- [What is being asked] Your response should be the lines from the one containing "Because of the" through the end of the material, copied exactly and with nothing added.
[[ Data to use, beginning ]]
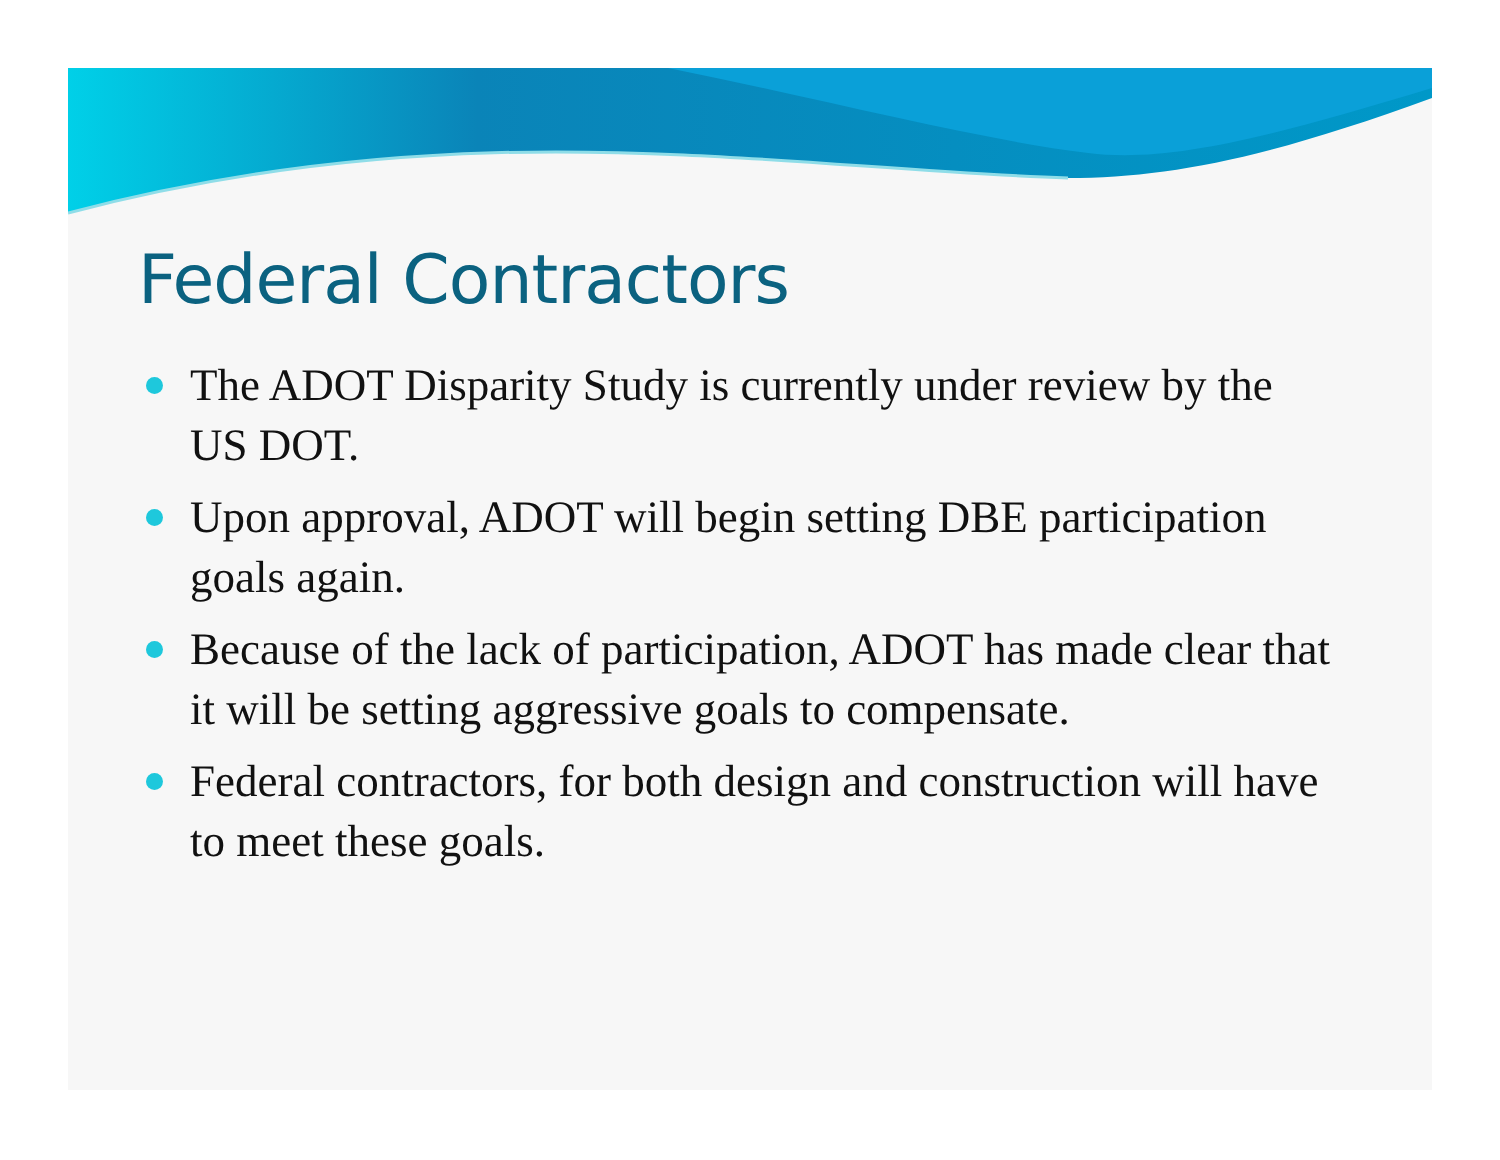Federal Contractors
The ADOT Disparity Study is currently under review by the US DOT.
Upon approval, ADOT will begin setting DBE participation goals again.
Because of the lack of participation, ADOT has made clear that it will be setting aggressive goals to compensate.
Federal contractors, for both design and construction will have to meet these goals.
[[ Data to use, end ]]
- [Solution for this exercise]
Because of the lack of participation, ADOT has made clear that it will be setting aggressive goals to compensate.
Federal contractors, for both design and construction will have to meet these goals.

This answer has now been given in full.